Bu yeni durumla ilgili sabahlara kadar uzayan çalışmalara girişti. Bu çalışmalar sırasında kolit ve koroner spazm geçirdi. Ama çalışmalarına devam etti. Bulgularını yazdı, yurt dışındaki bilimsel toplantılarda yayınladı. Sonunda amacına ulaştı. 13 Eylül 1947 günü Cenevre’de toplanan Uluslararası Deri Hastalıkları Kongresine bir bildiri sundu. Ağız ve üreme organları çevresinde yaralara ve gözde iltihaplara neden olan bu sendromun şimdiye kadar tanımlanmamış yeni bir sendrom olduğunu açıkladı. Zürih Tıp Fakültesi profesörlerinden Miescher’in önerisi ile Kongre bu hastalığa “Behçet Hastalığı” denilmesini kabul etti. Bazıları buna, “trisymptom Behçet” ya da “morbus Behçet” dediler. Bu tarihten iki yıl sonra Adamantiadis adında bir Yunanlı hekim aynı sendromu tanımladığını açıkladıysa da, elbette uluslararası bilim dünyasında ancak, gülümseme ile karşılandı.

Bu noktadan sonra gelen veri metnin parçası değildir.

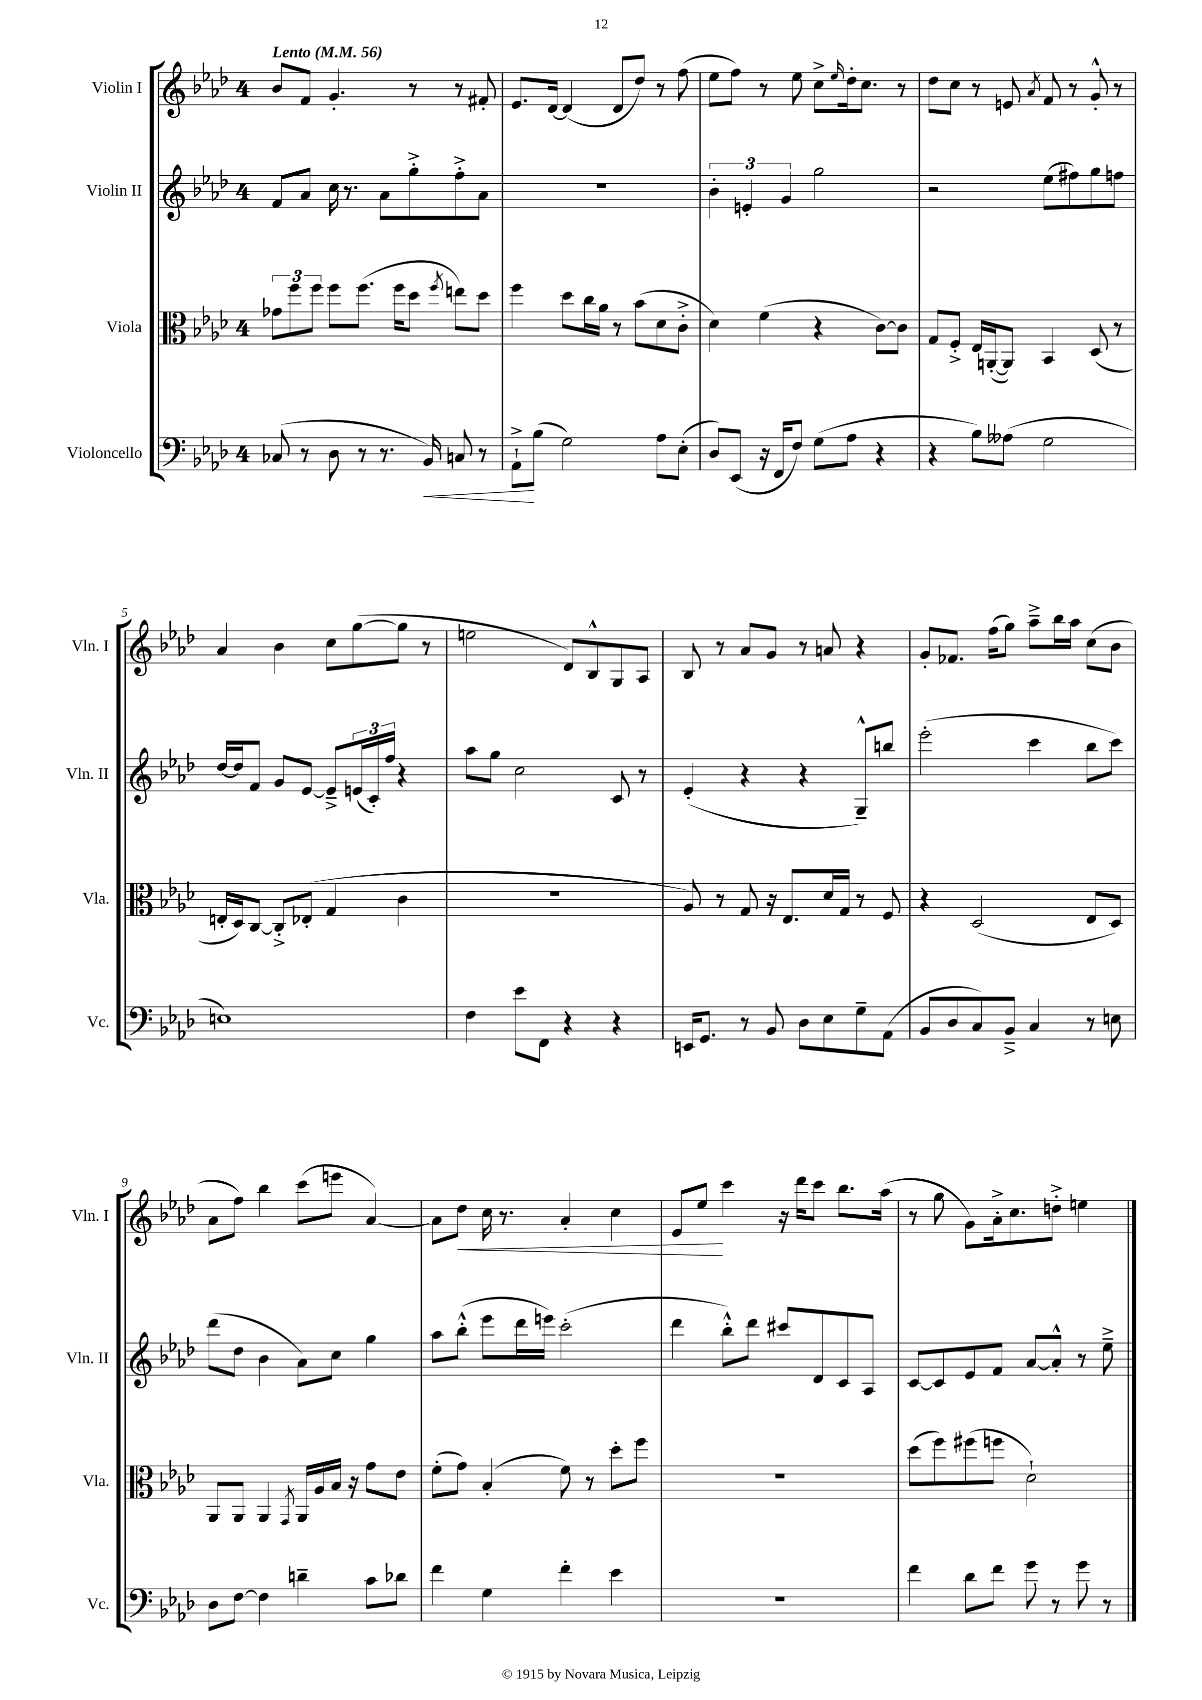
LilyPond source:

<<
\new StaffGroup <<
\new Staff = "s0" \with { instrumentName = "Violin I" shortInstrumentName = "Vln. I" } {
    \clef treble \key aes \major \once \override Staff.TimeSignature.style = #'single-digit \time 4/4 \tempo "Lento" 4 = 56
    bes'8 f'8 g'4.-. r8 r8 fis'8-. |
    ees'8. des'16~ des'4( des'8 des''8) r8 f''8( |
    ees''8 f''8) r8 ees''8 c''8-> \grace { ees''16 } des''16-. c''8. r8 |
    des''8 c''8 r8 e'8 \acciaccatura { aes'8 } f'8 r8 g'8-.-^ r8 |
    aes'4 bes'4 c''8 g''8~( g''8 r8 |
    e''2 des'8) bes8-^ g8 aes8 |
    bes8 r8 aes'8 g'8 r8 a'8 r4 |
    g'8-. fes'8. f''16( g''8) aes''8---> bes''16 aes''16 c''8( bes'8 |
    aes'8 f''8) bes''4 c'''8( e'''8 aes'4~) |
    aes'8 des''8\< c''16 r8. aes'4-. c''4 |
    ees'8 ees''8\! c'''4 r16 des'''16 c'''8 bes''8. aes''16( |
    r8 g''8 g'8) aes'16-.-> c''8. d''8-.-> e''4 \bar "|." |
}
\new Staff = "s1" \with { instrumentName = "Violin II" shortInstrumentName = "Vln. II" } {
    \clef treble \key aes \major \once \override Staff.TimeSignature.style = #'single-digit \time 4/4
    f'8 aes'8 c''16 r8. aes'8 g''8-.-> f''8-.-> aes'8 |
    R1 |
    \tuplet 3/2 { bes'4-. e'4-. g'4 } g''2 |
    r2 ees''8( fis''8) g''8 f''8 |
    des''16~ des''16 f'8 g'8 ees'8~ ees'8---> \tuplet 3/2 { e'16( c'16-.) f''16 } r4 |
    aes''8 g''8 c''2 c'8 r8 |
    ees'4-.( r4 r4 g8---^) b''8 |
    ees'''2-.( c'''4 bes''8 c'''8) |
    des'''8( des''8 bes'4 aes'8) c''8 g''4 |
    aes''8 bes''8-.-^( ees'''8 des'''16 e'''16) c'''2-.( |
    des'''4 bes''8-.-^) des'''8 cis'''8 des'8 c'8 aes8 |
    c'8~ c'8 ees'8 f'8 aes'8~ aes'8-.-^ r8 ees''8---> \bar "|." |
}
\new Staff = "s2" \with { instrumentName = "Viola" shortInstrumentName = "Vla." } {
    \clef alto \key aes \major \once \override Staff.TimeSignature.style = #'single-digit \time 4/4
    \tuplet 3/2 { ges'8 f''8 f''8 } f''8 f''8.( f''16 des''8 \acciaccatura { f''8 } e''8) des''8 |
    f''4 des''8 c''16 aes'16 r8 bes'8( des'8 c'8-.-> |
    des'4) f'4( r4 c'8~) c'8 |
    g8 f8-.-> ees16 a,16~-.( a,8) bes,4 des8( r8 |
    e16-. des16) c8~ c8-.-> ees8-.( g4 c'4 |
    R1 |
    aes8) r8 g8 r16 ees8. des'16 g16 r8 f8 |
    r4 des2( ees8 des8) |
    aes,8 aes,8 aes,4 \acciaccatura { g,8 } aes,16 aes16 bes16 r16 g'8 ees'8 |
    f'8-.( g'8) bes4-.( f'8) r8 des''8-. f''8 |
    R1 |
    des''8( f''8) fis''8( f''8 des'2-!) \bar "|." |
}
\new Staff = "s3" \with { instrumentName = "Violoncello" shortInstrumentName = "Vc." } {
    \clef bass \key aes \major \once \override Staff.TimeSignature.style = #'single-digit \time 4/4
    ces8( r8 des8 r8 r8. bes,16\<) c8 r8 |
    aes,8-!->\! bes8( g2) aes8 ees8-.( |
    des8) ees,8( r16 f,16 f8) g8( aes8 r4 |
    r4 bes8) aeses8( g2 |
    e1) |
    f4 ees'8 f,8 r4 r4 |
    e,16 g,8. r8 bes,8 des8 ees8 g8-- aes,8( |
    bes,8 des8 c8) bes,8---> c4 r8 e8 |
    des8 f8~ f4 d'4-- c'8 des'8 |
    f'4 g4 f'4-. ees'4 |
    R1 |
    f'4 des'8 f'8 g'8 r8 g'8 r8 \bar "|." |
}
>>
>>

Hulusi Behçet bu başarısından kısa bir süre sonra 8 Mart 1948 tarihinde, en verimli çağında kalp krizinden yaşama veda etti.
Ölümünden sonra Japonya’dan ABD’ye kadar birçok ülkede adını taşıyan dernekler kuruldu, kliniklere onun adı verildi. Ölümünün yirmi dördüncü yılı olan 1972 yılında “Cumhuriyet Dönemi Tıp Ödülü” ona verildi. TÜBİTAK onun adını yaşatmak için 1975 yılında Hulusi Behçet Ödülü’nü başlattı. Ulusal ve uluslararası tıp kurultaylarında Behçet sempozyumları ve özel oturumları düzenlendi. 1983 yılında İstanbul Tıp Fakültesi onun ölüm günü olan 8 Mart tarihini “Behçet Günü” ilan ederek kutlamaya başladı. Aynı fakültede 1984 yılında Behçet Kliniği, 1985 yılında ise Behçet Araştırma ve Uygulama Merkezi kuruldu. 1986 yılında Tunus Hükümeti Hulusi Behçet adına posta pulu çıkardı. 1996 yılında Darphane 5000 adet Dr. Hulusi Behçet Hatıra Parası çıkardı. 1997 yılında TÜBİTAK ile Almanya Atatürkçü Düşünce Derneği tarafından “Behçet Hastalığı Araştırma Ödülü” verilmeye başlandı. Birçok dilde Behçet adına internet sayfaları açıldı.